The helper itself was intentionally limited. Ontinue said it had no persistence, file I/O, networking, or secondary stage. Its job was to recover the browser’s protected encryption key from inside the browser’s own security context, while PowerShell handled the rest of the operation.
For defenders, Ontinue’s findings suggest the architecture matters as much as the payload. The technique drew from earlier public research on Chrome App-Bound Encryption bypasses, but Ontinue said the orchestration model was distinct: a small, single-purpose helper paired with a larger PowerShell operation.
Why Detection Is Harder
Ontinue said two standard API-chain rule sets it evaluated against the native helper returned no matches. That does not mean the campaign was undetectable. It means defenders looking only at the helper binary may miss the larger operation.
The malicious behavior appeared across multiple layers, including the PowerShell pipeline, browser process injection, named-pipe communication, COM calls to the browser elevation service, browser database access, exfiltration, and scheduled-task persistence.
The campaign also showed signs of active maintenance. Ontinue said the helper included support for Chrome 144’s IElevator2 interface, released earlier this year, along with fallback logic for older interfaces. The report also identified an Edge IElevator2 identifier transcription error that could give defenders a useful detection signal.
Defensive Steps
The defensive lesson is not simply to block developers from installing tools. Developers often need the freedom to test and adopt software. The challenge is to reduce the chance that a search result or lookalike page becomes the source of an installation command.
Security teams should prioritize visibility into PowerShell activity, including script block logging and monitoring for obfuscated scripts.
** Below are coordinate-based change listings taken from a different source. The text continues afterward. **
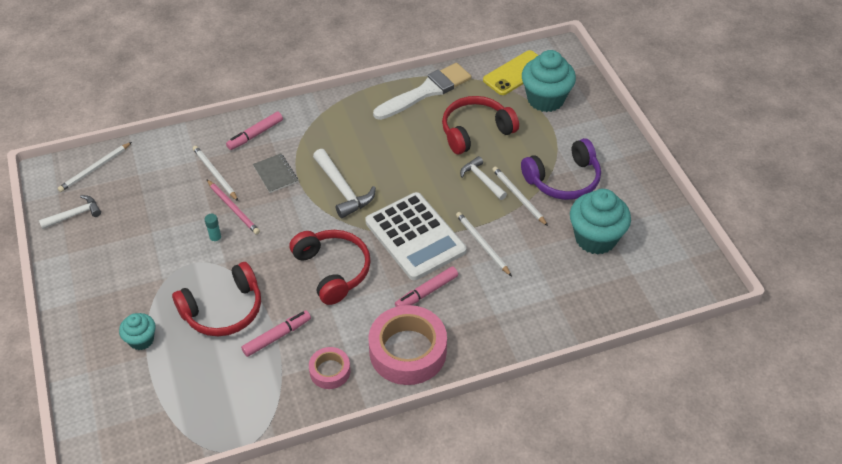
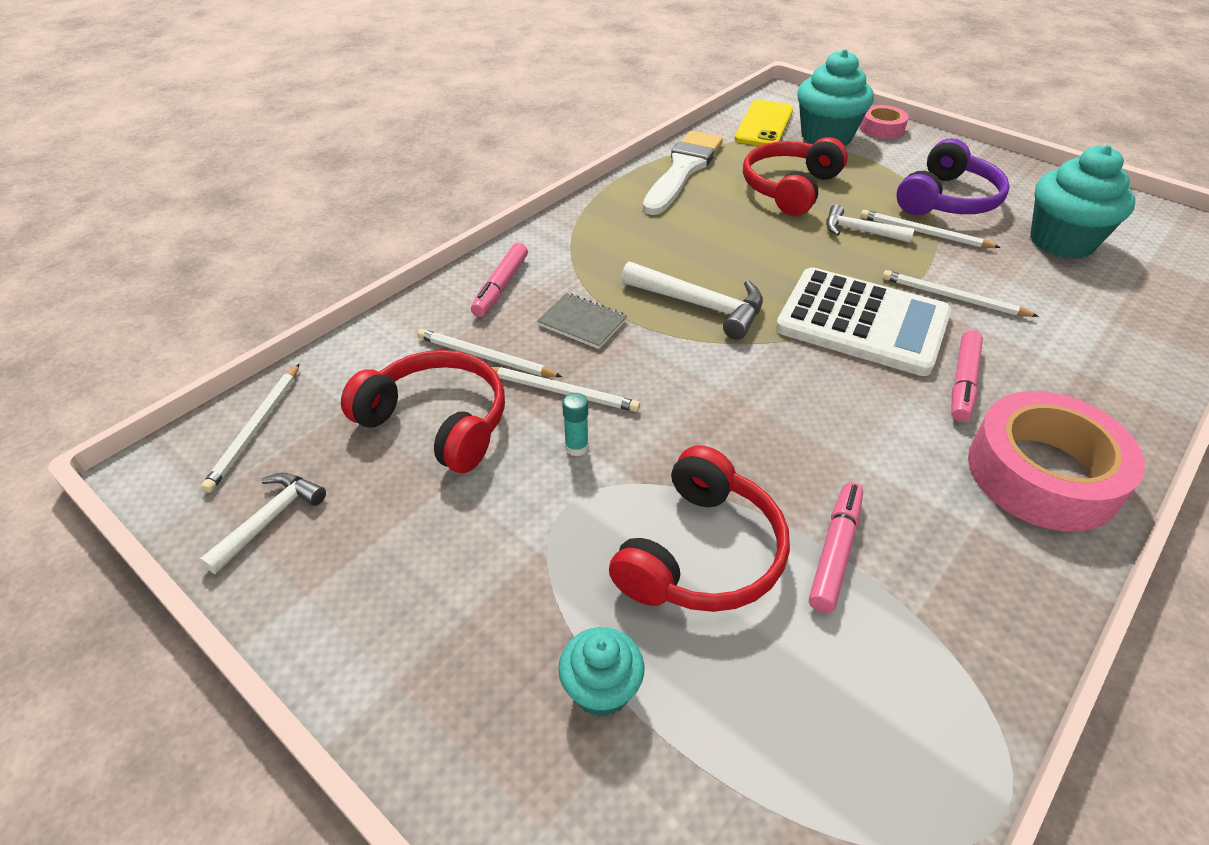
camera: 30 degrees left, 5 degrees down
pink pencil [206,179,260,235] -> white pencil [491,367,640,412]
red headphones [290,230,371,305] -> red headphones moved to [341,350,505,473]
pink tape [309,347,350,389] -> pink tape moved to [859,105,909,139]

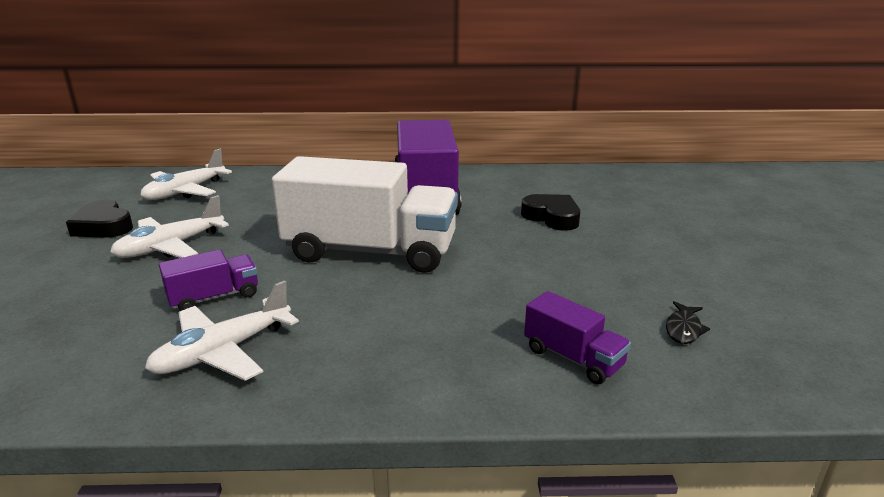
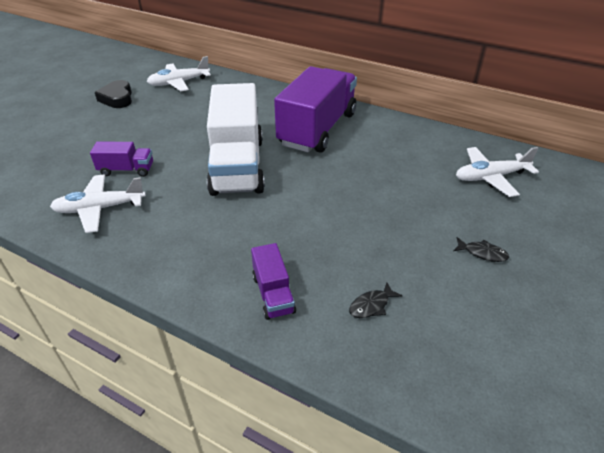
camera: 30 degrees right, 15 degrees up
white plane [110,195,229,258] -> white plane moved to [456,147,539,197]
white truck [272,156,458,273] -> white truck turned 45 degrees clockwise [207,83,265,196]
black heart [521,194,580,231] -> none
none -> black fish [453,237,509,262]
Ontinue recommended enforcing PowerShell Constrained Language Mode where possible, enabling Microsoft Attack Surface Reduction rules that block potentially obfuscated scripts, verifying that AMSI is enabled, and monitoring for tampering.
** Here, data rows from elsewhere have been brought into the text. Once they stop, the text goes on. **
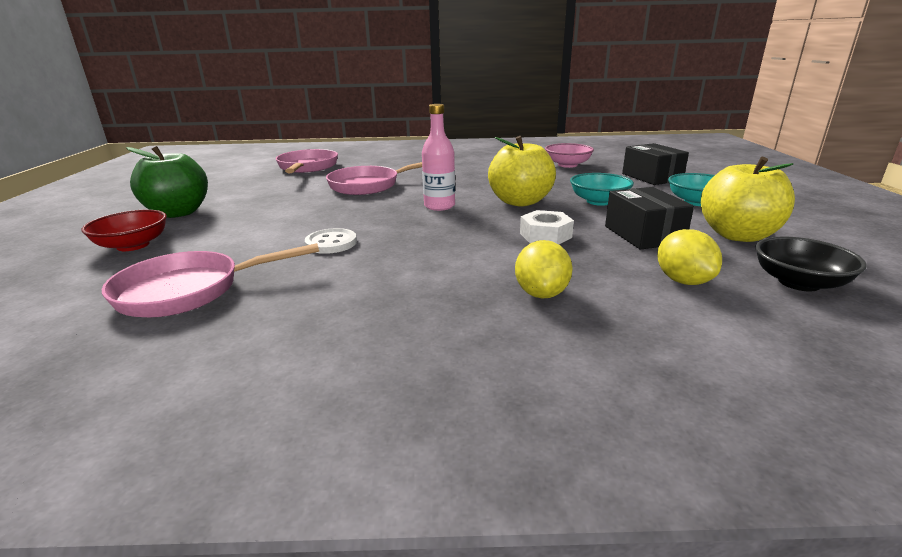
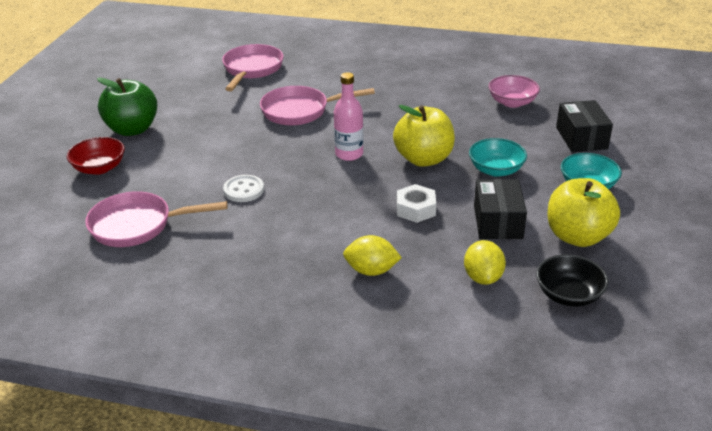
camera: 15 degrees right, 10 degrees up
yellow lemon [515,240,573,299] -> yellow lemon turned 75 degrees clockwise [343,235,402,276]

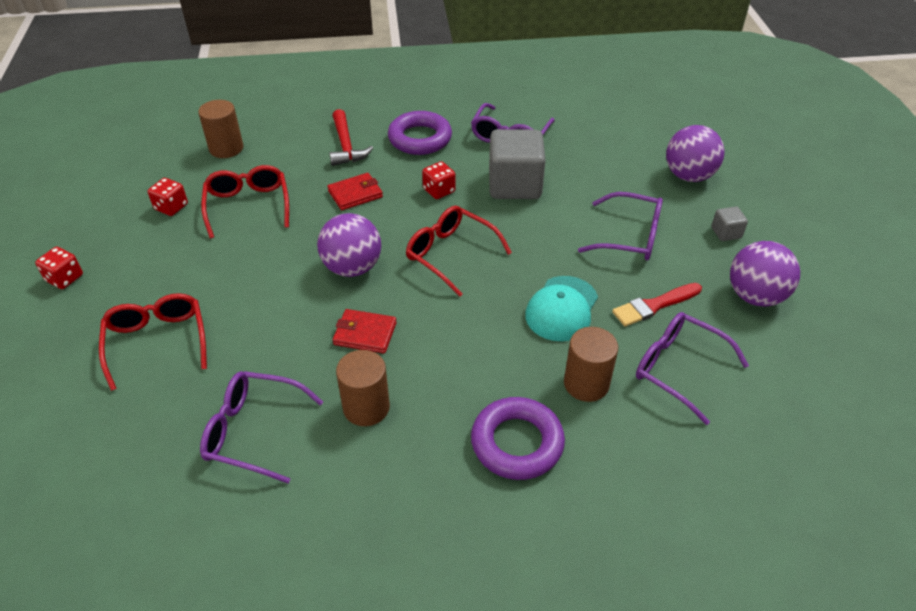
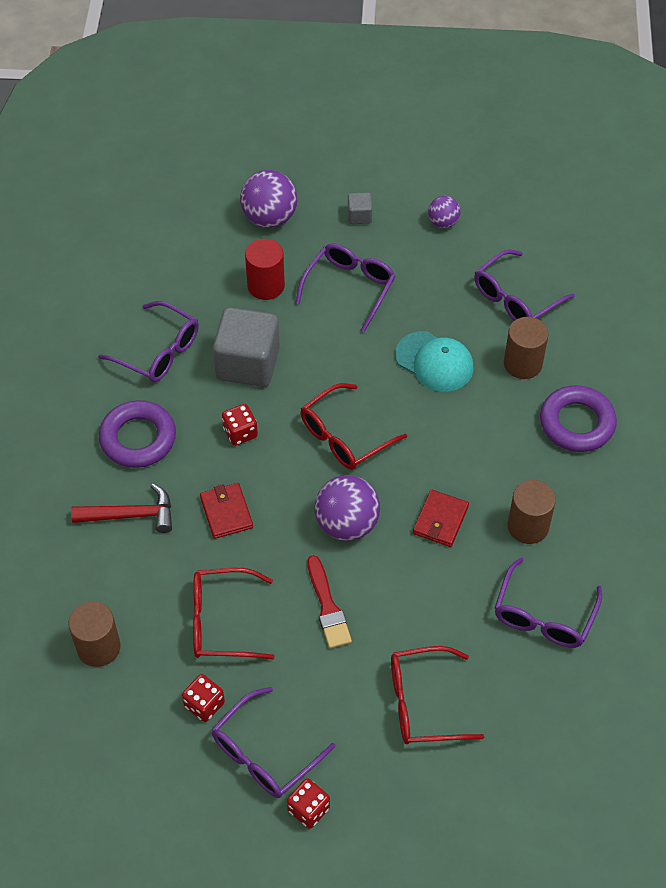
camera: 80 degrees left, 10 degrees up
red brush [612,283,702,327] -> red brush moved to [307,555,352,648]
purple ball [730,241,800,307] -> purple ball [428,196,460,228], size x0.57
none -> purple glasses [212,687,335,798]
none -> red cylinder [245,239,285,300]

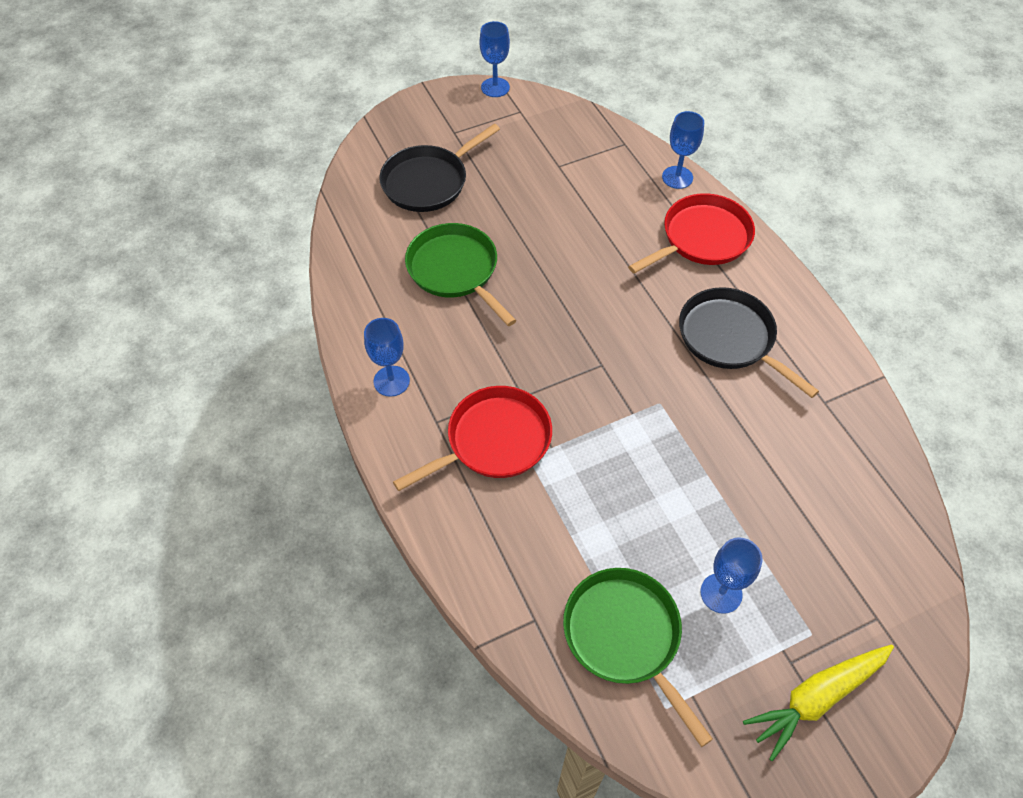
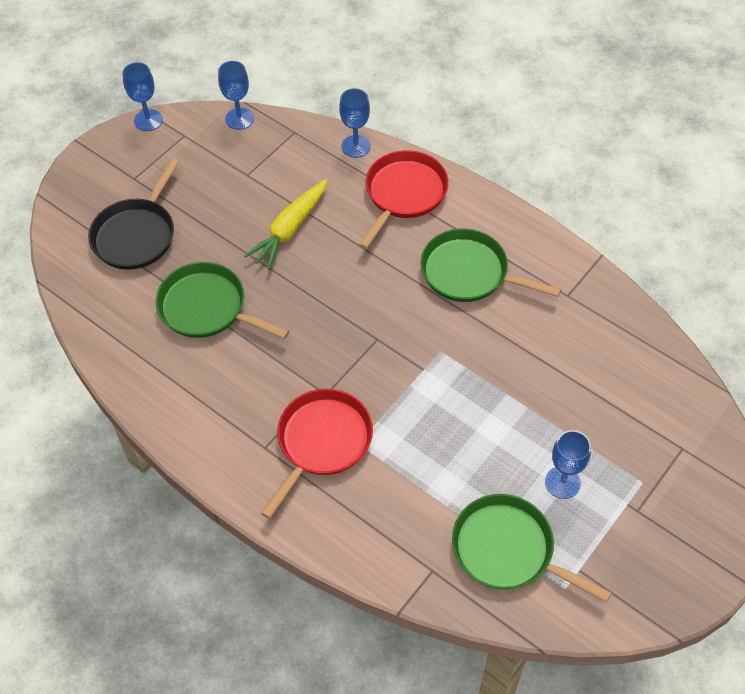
camera: 25 degrees left, 0 degrees up
blue goblet [364,318,410,397] -> blue goblet moved to [218,61,254,130]
black pan [679,287,819,398] -> green pan [420,228,561,302]
yellow carrot [743,644,894,761] -> yellow carrot moved to [244,179,327,269]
The report also recommended blocking newly registered domains through web content filtering and requiring phishing-resistant MFA for developer and administrator accounts.
Sangaraju said organizations should consider creating verified, internally shared installation commands for commonly used developer tools so staff are not searching externally for them. “The solution is not blunt-force blocking or adding another firewall rule,” she said. “Security teams should revisit detection strategies that account for trusted, native system components being abused.”